*Given information:*
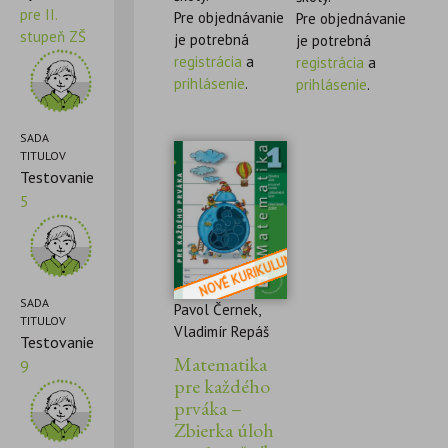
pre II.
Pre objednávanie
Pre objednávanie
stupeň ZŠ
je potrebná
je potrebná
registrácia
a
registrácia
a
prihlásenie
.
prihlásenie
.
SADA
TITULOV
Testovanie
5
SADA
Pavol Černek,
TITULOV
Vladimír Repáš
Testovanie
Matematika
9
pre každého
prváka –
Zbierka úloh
---
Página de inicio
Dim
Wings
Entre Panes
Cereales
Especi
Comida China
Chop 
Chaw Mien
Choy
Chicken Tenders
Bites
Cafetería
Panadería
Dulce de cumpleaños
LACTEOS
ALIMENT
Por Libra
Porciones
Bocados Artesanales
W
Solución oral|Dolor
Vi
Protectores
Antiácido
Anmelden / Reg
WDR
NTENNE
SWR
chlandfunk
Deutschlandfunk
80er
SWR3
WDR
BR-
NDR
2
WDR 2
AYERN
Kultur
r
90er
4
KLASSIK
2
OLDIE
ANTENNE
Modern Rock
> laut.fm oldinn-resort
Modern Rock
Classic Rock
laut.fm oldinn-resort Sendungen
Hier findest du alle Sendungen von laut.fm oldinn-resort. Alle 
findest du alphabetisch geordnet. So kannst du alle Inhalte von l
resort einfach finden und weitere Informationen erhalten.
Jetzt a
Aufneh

*Task prompt:* Reproduce the lines of material above, from the line with "Página de inicio" up to and including the line with "Classic Rock", without changing anything.

*Written response:*
Página de inicio
Dim
Wings
Entre Panes
Cereales
Especi
Comida China
Chop 
Chaw Mien
Choy
Chicken Tenders
Bites
Cafetería
Panadería
Dulce de cumpleaños
LACTEOS
ALIMENT
Por Libra
Porciones
Bocados Artesanales
W
Solución oral|Dolor
Vi
Protectores
Antiácido
Anmelden / Reg
WDR
NTENNE
SWR
chlandfunk
Deutschlandfunk
80er
SWR3
WDR
BR-
NDR
2
WDR 2
AYERN
Kultur
r
90er
4
KLASSIK
2
OLDIE
ANTENNE
Modern Rock
> laut.fm oldinn-resort
Modern Rock
Classic Rock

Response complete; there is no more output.